Segment Open
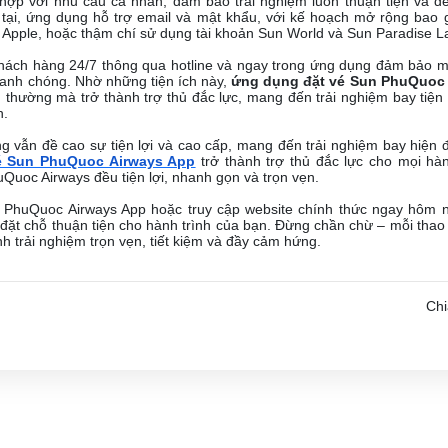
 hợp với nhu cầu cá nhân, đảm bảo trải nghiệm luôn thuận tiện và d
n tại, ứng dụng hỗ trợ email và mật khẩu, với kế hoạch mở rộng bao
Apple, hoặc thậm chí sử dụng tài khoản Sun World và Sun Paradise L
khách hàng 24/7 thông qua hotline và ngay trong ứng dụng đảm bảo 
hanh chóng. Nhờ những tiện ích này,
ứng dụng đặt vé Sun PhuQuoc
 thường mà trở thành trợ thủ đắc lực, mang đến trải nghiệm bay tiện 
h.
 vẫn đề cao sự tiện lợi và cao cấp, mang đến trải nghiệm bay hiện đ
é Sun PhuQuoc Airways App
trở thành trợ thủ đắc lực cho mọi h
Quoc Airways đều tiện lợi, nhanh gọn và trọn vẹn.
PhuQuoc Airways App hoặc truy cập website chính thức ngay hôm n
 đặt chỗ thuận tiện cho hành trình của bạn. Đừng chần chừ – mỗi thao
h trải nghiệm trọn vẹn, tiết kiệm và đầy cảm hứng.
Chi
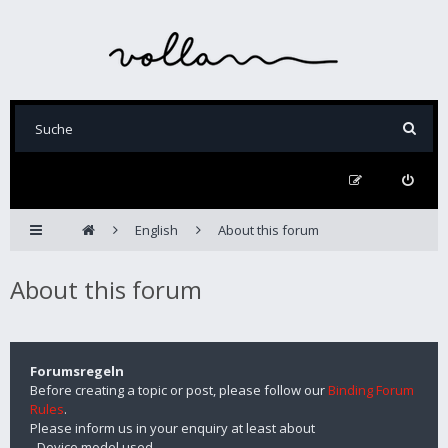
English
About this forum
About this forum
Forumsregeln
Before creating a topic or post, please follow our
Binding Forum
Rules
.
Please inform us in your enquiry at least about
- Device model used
Segment Closed
Segment Open
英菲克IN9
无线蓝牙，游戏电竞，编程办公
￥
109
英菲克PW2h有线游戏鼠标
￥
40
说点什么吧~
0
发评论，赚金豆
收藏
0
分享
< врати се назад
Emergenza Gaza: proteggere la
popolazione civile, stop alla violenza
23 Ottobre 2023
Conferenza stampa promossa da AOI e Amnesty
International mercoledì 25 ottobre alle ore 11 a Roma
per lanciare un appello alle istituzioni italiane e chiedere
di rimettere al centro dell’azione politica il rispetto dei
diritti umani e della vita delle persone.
Segment Closed
Segment Open
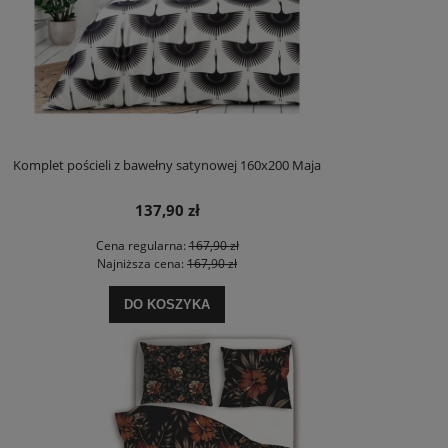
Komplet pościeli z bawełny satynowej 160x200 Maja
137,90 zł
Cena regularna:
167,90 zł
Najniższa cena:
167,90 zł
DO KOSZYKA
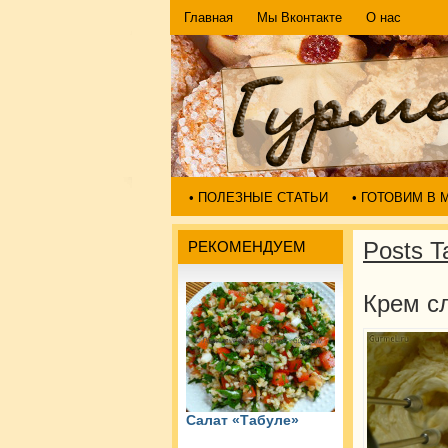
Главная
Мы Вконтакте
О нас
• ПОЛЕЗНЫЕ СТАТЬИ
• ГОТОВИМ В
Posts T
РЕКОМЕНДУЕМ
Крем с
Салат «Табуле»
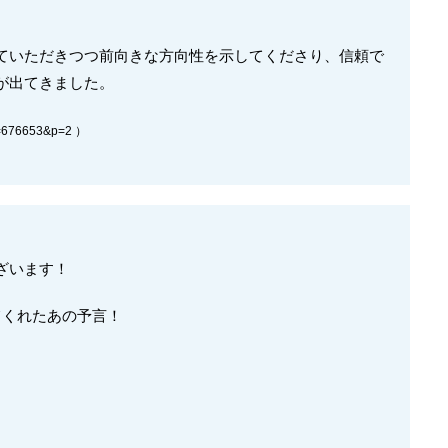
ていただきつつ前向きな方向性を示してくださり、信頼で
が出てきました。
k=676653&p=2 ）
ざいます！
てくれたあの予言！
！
Segment Closed
| TASK TO COMPLETE |
Given the data above, transcribe exactly the lines from the one containing "hợp với nhu" down to the one containing "Apple, hoặc thậm", and no others.

| RESULT OF THIS TASK |
 hợp với nhu cầu cá nhân, đảm bảo trải nghiệm luôn thuận tiện và d
n tại, ứng dụng hỗ trợ email và mật khẩu, với kế hoạch mở rộng bao
Apple, hoặc thậm chí sử dụng tài khoản Sun World và Sun Paradise L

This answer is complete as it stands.